- **WHAT IS BEING ASKED**
Counting only lines that contain "androidDemo", state the total found in the material below. Add nothing else.

- **EXTRACTED MATERIAL**
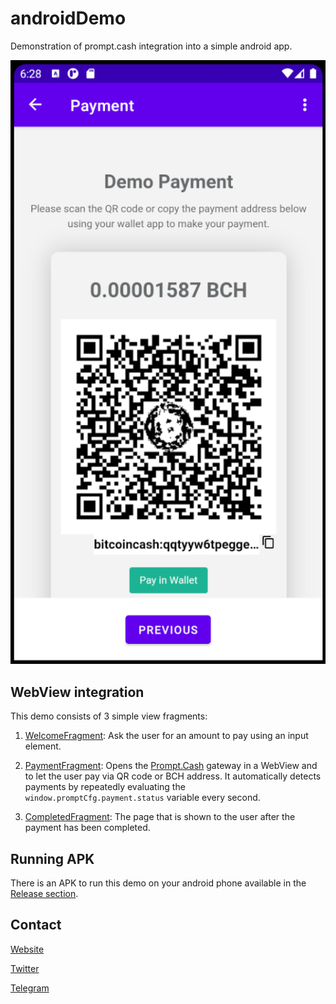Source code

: # androidDemo
Demonstration of prompt.cash integration into a simple android app.

![](docs/demo.png)

## WebView integration
This demo consists of 3 simple view fragments:

1. [WelcomeFragment](app/src/main/java/com/example/promptcashdemo/WelcomeFragment.java): Ask the user for an amount to pay
using an input element.

2. [PaymentFragment](app/src/main/java/com/example/promptcashdemo/PaymentFragment.java): Opens the [Prompt.Cash](https://prompt.cash/)
gateway in a WebView and to let the user pay via QR code or BCH address.
It automatically detects payments by repeatedly evaluating the `window.promptCfg.payment.status` variable every second.

3. [CompletedFragment](app/src/main/java/com/example/promptcashdemo/CompletedFragment.java): The page that is shown to the user
after the payment has been completed.


## Running APK
There is an APK to run this demo on your android phone available in the [Release section](https://github.com/prompt-cash/androidDemo/releases).


## Contact
[Website](https://prompt.cash/)

[Twitter](https://twitter.com/CashPrompt)

[Telegram](https://t.me/PromptCash)
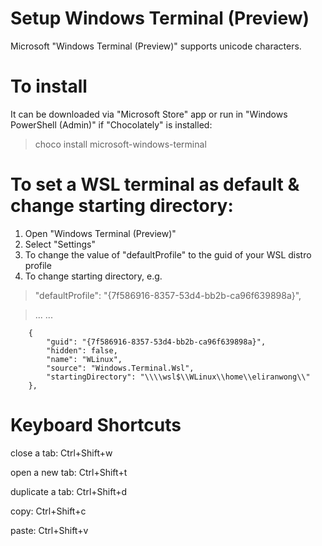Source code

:# Setup Windows Terminal (Preview)

Microsoft "Windows Terminal (Preview)" supports unicode characters.

# To install

It can be downloaded via "Microsoft Store" app or run in "Windows PowerShell (Admin)" if "Chocolately" is installed:

> choco install microsoft-windows-terminal

# To set a WSL terminal as default & change starting directory:

1) Open "Windows Terminal (Preview)"
2) Select "Settings"
3) To change the value of "defaultProfile" to the guid of your WSL distro profile
4) To change starting directory, e.g.

>    "defaultProfile": "{7f586916-8357-53d4-bb2b-ca96f639898a}",

>...
>...

        {
            "guid": "{7f586916-8357-53d4-bb2b-ca96f639898a}",
            "hidden": false,
            "name": "WLinux",
            "source": "Windows.Terminal.Wsl",
            "startingDirectory": "\\\\wsl$\\WLinux\\home\\eliranwong\\"
        },

# Keyboard Shortcuts

close a tab: Ctrl+Shift+w

open a new tab: Ctrl+Shift+t

duplicate a tab: Ctrl+Shift+d

copy: Ctrl+Shift+c

paste: Ctrl+Shift+v
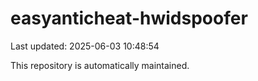 # easyanticheat-hwidspoofer

Last updated: 2025-06-03 10:48:54

This repository is automatically maintained.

- **TASK RESULT**
2